A relaxing bedtime routine will be different for every family and depends on the age of your children. Here are some things you can incorporate to create a routine that works for your family:
- Offer kids a nutritious snack or bottle/breastfeeding, depending on their age
- A before-bed bath can be very calming for some children
- It’s important to brush your teeth and go to the bathroom
- You can spend time reading a book together
- Lullaby or sing a song together
- Depending on the age and stage of your children, you can incorporate a massage, cuddling, and rocking
- If they are older, bedtime is a great time to spend a few minutes talking about their day
Share the importance of being active
The positive effects of physical activity on health for people of all ages are well-known. But there are so many other benefits of getting active as a family—it helps improve familial relationships, gets kids social, and works on their confidence.
There are many great ways to share the benefits of physical activity with your children, but one of the best is to get active with them! Go on bike rides, take walks through your neighborhood, have a dance party, or go for a swim at your local pool. When you can get active with your kids—and prioritize your own solo active time—it shows them just how important it is.
Much like sleep, every age and stage has different physical activity requirements. Let’s take a look at how much exercise your kids should be getting:
- 0-11 months: 30 minutes of tummy + being physically active several times in a variety of ways
- 1-2 years: 180 minutes of being physically active at any intensity, including energetic play throughout the day
- 3-4 years: 180 minutes of being physically active with 60 minutes of energetic play
- 5-17 years: 60 minutes per day of moderate to vigorous physical activity
Looking for fun family activities to help you get active as a family? Read our fifteen fun family fitness activities to get you moving together!

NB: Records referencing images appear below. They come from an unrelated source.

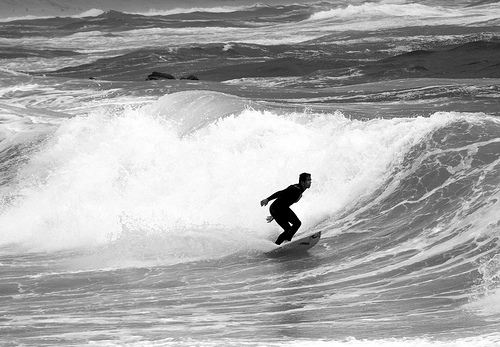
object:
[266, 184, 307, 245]
swim suit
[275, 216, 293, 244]
leg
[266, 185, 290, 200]
arm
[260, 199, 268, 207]
hand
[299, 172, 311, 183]
hair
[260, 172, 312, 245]
guy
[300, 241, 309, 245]
design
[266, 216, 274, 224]
left hand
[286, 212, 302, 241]
left leg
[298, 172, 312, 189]
head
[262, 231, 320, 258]
surfboard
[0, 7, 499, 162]
ripples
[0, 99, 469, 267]
spray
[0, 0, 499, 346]
ocean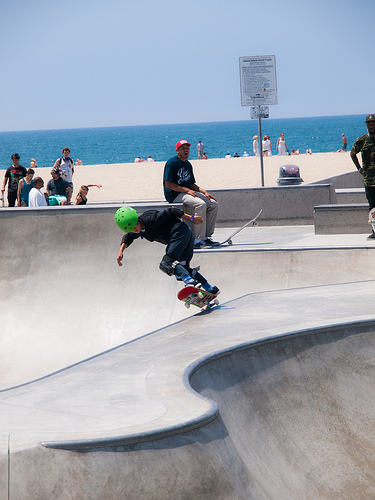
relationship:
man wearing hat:
[159, 135, 223, 257] [172, 137, 191, 151]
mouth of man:
[181, 152, 191, 157] [159, 135, 223, 257]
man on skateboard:
[159, 135, 223, 257] [192, 204, 268, 255]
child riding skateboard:
[110, 197, 220, 296] [175, 282, 224, 313]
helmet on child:
[110, 204, 142, 234] [110, 197, 220, 296]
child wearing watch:
[110, 197, 220, 296] [188, 213, 196, 226]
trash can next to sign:
[270, 157, 302, 185] [235, 48, 286, 123]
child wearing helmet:
[110, 197, 220, 296] [110, 204, 142, 234]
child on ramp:
[110, 197, 220, 296] [2, 209, 374, 387]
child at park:
[110, 197, 220, 296] [1, 157, 373, 499]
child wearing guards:
[110, 197, 220, 296] [152, 255, 184, 280]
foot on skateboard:
[202, 231, 218, 246] [192, 204, 268, 255]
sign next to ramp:
[235, 48, 286, 123] [2, 209, 374, 387]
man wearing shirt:
[159, 135, 223, 257] [161, 156, 201, 206]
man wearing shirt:
[346, 111, 374, 241] [351, 131, 375, 187]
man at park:
[159, 135, 223, 257] [1, 157, 373, 499]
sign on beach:
[235, 48, 286, 123] [2, 148, 374, 210]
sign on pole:
[235, 48, 286, 123] [255, 116, 267, 188]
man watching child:
[346, 111, 374, 241] [110, 197, 220, 296]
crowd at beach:
[219, 129, 310, 163] [2, 148, 374, 210]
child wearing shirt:
[110, 197, 220, 296] [115, 200, 193, 249]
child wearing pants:
[110, 197, 220, 296] [156, 221, 209, 288]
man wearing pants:
[159, 135, 223, 257] [171, 183, 220, 243]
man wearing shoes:
[159, 135, 223, 257] [195, 234, 221, 252]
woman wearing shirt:
[259, 134, 272, 157] [261, 138, 271, 150]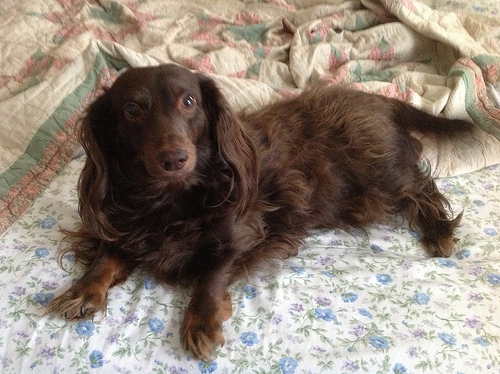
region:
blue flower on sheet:
[311, 304, 346, 324]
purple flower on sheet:
[313, 344, 324, 351]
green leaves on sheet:
[266, 335, 281, 351]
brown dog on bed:
[44, 41, 469, 330]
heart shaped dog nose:
[153, 147, 210, 176]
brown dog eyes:
[177, 85, 209, 123]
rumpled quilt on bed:
[281, 15, 458, 82]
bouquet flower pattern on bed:
[288, 291, 338, 338]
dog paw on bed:
[186, 335, 235, 365]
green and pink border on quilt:
[17, 134, 66, 172]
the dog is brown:
[58, 47, 453, 285]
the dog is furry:
[50, 43, 442, 339]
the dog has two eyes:
[66, 30, 307, 247]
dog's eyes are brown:
[109, 95, 217, 138]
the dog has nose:
[58, 50, 318, 279]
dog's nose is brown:
[146, 131, 208, 192]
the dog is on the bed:
[32, 12, 499, 370]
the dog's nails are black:
[59, 227, 299, 367]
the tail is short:
[343, 79, 495, 181]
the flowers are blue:
[311, 283, 428, 364]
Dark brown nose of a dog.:
[155, 144, 190, 173]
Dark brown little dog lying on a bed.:
[47, 63, 477, 365]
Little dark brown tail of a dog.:
[386, 95, 475, 136]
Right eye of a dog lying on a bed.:
[122, 99, 142, 121]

Keep an eye on screen time
Screen time is a minefield for parents—there is a lot of guilt associated with screen time, especially if you exceed the recommended amount. There are suggestions on how much screen time is appropriate for children of each age group, but as a parent, it is essential to remember that screen time can be a tool in your parenting toolbox. And some days, a little extra screen time is not the end of the world—try to leave the guilt behind you!
So, how much screen time does the CSEP recommend for Canadian children?
- 0-23 months: Screen time is not recommended
- 2-4 years: No more than 1 hour of screen time per day
- 5-17 years: No more than 2 hours per day of recreational screen time
Teaching your children about the importance of physical activity and eating a balanced diet is extremely important in helping them grow into healthy, happy adults. When you help them create healthy habits as kids, they are more likely to bring them into adulthood. So, start sharing your passion for health and wellness with your kids now—they’ll thank you for it!
Please always check with a medical professional to ensure these strategies are right for you.